Now it's time to pay the piper. All the mail I received over the three weeks I was gone, PLUS anything that had been sorted and had been sitting on my desk when that pre-holiday storm blew through one window and soaked the whole area, is now in a big tangle in that box.

*sigh*

When will I get over the feeling that if every last piece of my mail is sorted, filed, answered, paid, thrown away, or shredded, as appropriate, then I will be a grown-up?
Wednesday, January 8th, 2003 06:49 pm (UTC)
Oh yeah, can I relate to that!! I truly sympathize, CJ. Handling mail is the bane of my existence. I can put the obvious junk directly into the recycle bin and put the bills aside to be paid, but what about all the rest of it? What do I do with the semi-junk (catalogs, store newsletters, ads for things I might actually be interested in buying) that I want to look at before I toss? And magazine renewal reminders -- do I really need to renew it now, or does the subscription actually run for seven more months? They never tell you on the notice, so I have to find an issue of the magazine to check the label, or decide if I really want to renew it at all or not. And all the other stuff that can be put off before it's handled? I've done what you did altogether too many times. Fortunately I haven't had it get destroyed, but I have put it away so thoroughly that I forgot about it ... until next month's bills came all marked "past due."

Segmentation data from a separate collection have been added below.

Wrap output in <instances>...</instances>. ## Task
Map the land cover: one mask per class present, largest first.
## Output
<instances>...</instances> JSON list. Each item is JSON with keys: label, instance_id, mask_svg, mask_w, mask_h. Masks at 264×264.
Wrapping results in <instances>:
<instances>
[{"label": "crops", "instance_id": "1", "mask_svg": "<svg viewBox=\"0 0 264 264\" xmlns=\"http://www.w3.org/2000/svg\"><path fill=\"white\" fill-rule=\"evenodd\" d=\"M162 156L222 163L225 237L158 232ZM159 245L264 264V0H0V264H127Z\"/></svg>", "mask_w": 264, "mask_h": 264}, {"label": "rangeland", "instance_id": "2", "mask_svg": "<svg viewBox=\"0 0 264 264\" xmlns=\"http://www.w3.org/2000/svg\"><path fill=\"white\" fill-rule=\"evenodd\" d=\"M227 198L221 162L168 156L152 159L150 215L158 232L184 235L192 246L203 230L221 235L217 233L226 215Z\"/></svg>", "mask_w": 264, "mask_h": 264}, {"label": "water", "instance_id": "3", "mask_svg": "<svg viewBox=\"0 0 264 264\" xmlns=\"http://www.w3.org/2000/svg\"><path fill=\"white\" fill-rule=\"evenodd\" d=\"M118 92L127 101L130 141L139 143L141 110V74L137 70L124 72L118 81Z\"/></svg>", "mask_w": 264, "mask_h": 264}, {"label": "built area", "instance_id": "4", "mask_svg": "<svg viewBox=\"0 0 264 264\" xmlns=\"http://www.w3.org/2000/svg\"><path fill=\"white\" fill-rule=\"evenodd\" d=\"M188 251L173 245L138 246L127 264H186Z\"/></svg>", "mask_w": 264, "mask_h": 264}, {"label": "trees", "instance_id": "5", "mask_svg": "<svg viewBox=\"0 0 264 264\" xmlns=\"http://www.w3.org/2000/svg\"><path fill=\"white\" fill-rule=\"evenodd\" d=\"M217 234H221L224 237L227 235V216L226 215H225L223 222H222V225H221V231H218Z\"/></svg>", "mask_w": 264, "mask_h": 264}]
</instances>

I've seen them on TV drying out library books after a flood ... hopefully you'll be able to at least tell what the various pieces were so you can request a duplicate for the important stuff. Good luck with it!
Wednesday, January 8th, 2003 09:13 pm (UTC)
I used to think I had some sort of obligation to my mail, then I realized I didn't. Now I'm ruthless. I own my mail, it does not own me.

There's a thing in the Hagakure about a warrior makes a decision in 7 breaths. I pay my bills the instant I get them. I keep enough in checking specifically for that. A "freedom fund" ... freedom from having to screw around with timing my payments against my paychecks etc.

The "semi-junk" I either handle immediately, or I discard because I know I won't look at it at all. Sometimes I keep "semi-junk" (why?) but it goes in a pile of only semi-junk. I ignore that til I'm tidying up.
Friday, January 10th, 2003 11:16 am (UTC)
I don't do well with it either. Vast quantities go directly to mixed-paper recycle, but frankly, that doesn't really help: if there's a nonzero percentage that doesn't, the pile doesn't take long to build up.

Fortunately my stuff didn't get destroyed, really, just minorly stuck together and all rippled. It looks kind of neat. :-)
Wednesday, January 8th, 2003 07:27 pm (UTC)
Yikes! My sympathies. Sounds like a Gordian Knot.

The Gordian Knot is a puzzle with a known workable solution :)
Wednesday, January 8th, 2003 08:37 pm (UTC)
I think you're a grown-up when you can look at yourself, say "God I'm a slob, why did I do that?", laugh, and get on with life. I'm still working on that last part, though. ;)
Friday, January 10th, 2003 11:20 am (UTC)
Yeah: I am a grown-up when I am at peace with who I am. Or something like that.

The majority of the people I square dance with are old enough to be my parents (some old enough to be my grandparents, although that number is dwindling) and yet it's surprising how, even given that age group, very few people I know are grown-ups in that sense.